Part 2
The deafening roar of automatic gunfire chewed through the solemn silence of Arlington, shredding the ceremonial flags into ribbons. Screams echoed as heavily decorated generals, men who hadn’t seen the front lines in decades, scrambled for cover behind the white marble headstones. Dirt and stone shrapnel sprayed into the air, biting into my skin.
I didn’t panic. Panic gets you killed; tactical calculation keeps you breathing.
“Get down! Cover the civilians!” I roared at Major Hayes, who was frozen on the grass, stunned by the sudden ambush. I grabbed his collar, violently hauling his heavy frame behind a thick granite monument just as a volley of 5.56 rounds pulverized the earth where he had been lying.
“Who are they?” Hayes choked out, spitting out dirt, his hands trembling as he reached for his sidearm.
“The same people who murdered Colonel Vance,” I said, checking my trauma kit. I didn’t have a rifle, but I had a tactical knife and an electronic frequency jammer disguised as a cleaning pager. I smashed the button on the pager, flooding the local airwaves with static to cut off the shooters’ tactical communication.
Through the chaos, a man in a tailored suit ran toward us, firing a compact pistol at the incoming SUV. It was James Morrison, Deputy Director of the DIA. He slid behind our monument, his face pale, sweat breaking through his makeup.
“Sarah!” he gasped, recognizing me instantly despite my janitor’s disguise. “Thank God you’re alive. The network is completely compromised! They aren’t just here for Vance’s funeral—they’re hunting down every remaining member of Shadow Unit 88. They already hit Miller in Montana and Cross in Alaska. You’re the last one left on American soil!”
A cold dread settled in my stomach. Shadow Unit 88 was being systematically erased from the earth.
“Who is the mole, Morrison?” I demanded, grabbing his lapels, pulling him close as bullets cracked against the stone above us. “Who leaked our biometric data?”
“I don’t know!” Morrison yelled over the gunfire. “But the hit teams have live military satellite tracking. We have less than forty-eight hours before a global clean-up crew eliminates every asset associated with the project.”
Suddenly, a shadow fell over our position. One of the tactical shooters, wearing a black ballistic mask and body armor, rounded the corner of the monument, his rifle raised to execute us.

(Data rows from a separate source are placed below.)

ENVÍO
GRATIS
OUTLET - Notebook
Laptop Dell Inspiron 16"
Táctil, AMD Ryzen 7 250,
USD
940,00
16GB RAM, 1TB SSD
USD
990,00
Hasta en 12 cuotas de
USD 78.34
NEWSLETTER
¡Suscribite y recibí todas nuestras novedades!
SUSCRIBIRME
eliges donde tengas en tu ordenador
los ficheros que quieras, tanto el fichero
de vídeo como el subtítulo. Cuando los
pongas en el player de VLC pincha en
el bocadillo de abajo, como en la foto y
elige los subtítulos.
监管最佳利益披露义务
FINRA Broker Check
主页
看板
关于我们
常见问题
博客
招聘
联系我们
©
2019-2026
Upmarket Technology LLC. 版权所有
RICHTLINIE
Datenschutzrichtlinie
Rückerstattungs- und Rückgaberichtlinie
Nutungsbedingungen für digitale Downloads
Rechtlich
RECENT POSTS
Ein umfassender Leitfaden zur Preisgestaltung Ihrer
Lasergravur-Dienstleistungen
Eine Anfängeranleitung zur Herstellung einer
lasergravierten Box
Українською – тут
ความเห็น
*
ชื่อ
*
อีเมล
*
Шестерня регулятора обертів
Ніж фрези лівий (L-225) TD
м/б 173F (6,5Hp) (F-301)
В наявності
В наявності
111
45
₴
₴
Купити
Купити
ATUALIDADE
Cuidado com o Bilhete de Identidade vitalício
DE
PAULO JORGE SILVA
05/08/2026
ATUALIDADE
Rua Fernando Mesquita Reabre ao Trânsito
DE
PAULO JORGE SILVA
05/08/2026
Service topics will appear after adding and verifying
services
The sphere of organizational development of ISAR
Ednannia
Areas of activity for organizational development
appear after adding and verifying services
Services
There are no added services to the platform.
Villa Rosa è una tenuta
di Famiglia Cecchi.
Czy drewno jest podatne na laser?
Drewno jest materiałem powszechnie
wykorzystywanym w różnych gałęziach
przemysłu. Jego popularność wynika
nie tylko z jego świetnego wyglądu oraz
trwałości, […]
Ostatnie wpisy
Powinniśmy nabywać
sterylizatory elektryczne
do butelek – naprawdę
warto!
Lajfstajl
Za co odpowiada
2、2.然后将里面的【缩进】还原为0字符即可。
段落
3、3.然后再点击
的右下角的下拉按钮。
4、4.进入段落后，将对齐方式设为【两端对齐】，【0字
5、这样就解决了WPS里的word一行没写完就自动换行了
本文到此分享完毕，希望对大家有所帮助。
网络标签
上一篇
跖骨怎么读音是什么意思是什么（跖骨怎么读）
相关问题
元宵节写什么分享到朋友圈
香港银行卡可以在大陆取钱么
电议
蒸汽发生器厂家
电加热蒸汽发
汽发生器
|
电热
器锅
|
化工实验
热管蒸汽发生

Instinct took over. I dropped low, sweeping my leg across the wet grass, kicking the shooter’s ankles out from under him. As he crashed down, I drove my knee hard into his sternum, knocking the wind out of his lungs. With a swift twist of my wrists, I wrenched the rifle from his grip, flipped the selector switch to fully automatic, and fired three precise rounds into his throat before he could pull a backup weapon.
“Hayes! Take his comms!” I ordered, throwing the shooter’s radio to the stunned Major.
I stood up, leveling the captured rifle. Two more shooters were advancing through the fog. I squeezed the trigger, letting out two controlled bursts. The first shooter dropped instantly with a double-tap to the chest; the second took a round to the shoulder, spun around, and fell behind a row of headstones.
“We need an extraction now, Morrison!” I shouted, firing suppressing shots toward the SUV.
“A bird is on the way, but they’re jamming our primary military transport!” Morrison replied, checking an encrypted tablet.
“Then use the Cosmic network,” I said flatly.
Morrison went completely rigid, his eyes widening in absolute terror. “How do you know about the Cosmic network? That’s a Joint Chiefs infrastructure restricted to—”
“To the people who authorized my unit to eliminate foreign threats,” I interrupted, staring him down. “I have the encryption codes burned into my memory, Director. Because I wasn’t just the medic. I was the operator who built the firewall.”
Right then, the shooter I had wounded in the shoulder emerged from behind a monument, holding a grenade. Before he could pull the pin, Major Hayes finally found his nerve, firing two rounds from his service pistol, neutralizing the threat.
The engine of the attackers’ SUV roared as the remaining driver realized the hit had failed. The vehicle spun around, kicking up mud, and sped away through the shattered gates of the cemetery. The fog began to clear, revealing a battlefield covered in spent shell casings and groaning, wounded personnel.
But the real shock wave was just about to hit. Morrison’s tablet chimed with a high-priority alert. He looked down at the screen, his face turning an unearthly shade of white. He looked up at me, his hands shaking violently.
“Sarah…” Morrison whispered, his voice cracking with disbelief. “The encryption code that authorized this hit team’s satellite access… it didn’t come from a foreign agency. It was signed off twenty minutes ago using an active biometric signature from inside this very cemetery.”
I narrowed my eyes. “Whose signature?”
Morrison swallowed hard, stepping back from me as if I were a monster. “It was signed by Colonel Jack Vance. The man we are burying today.”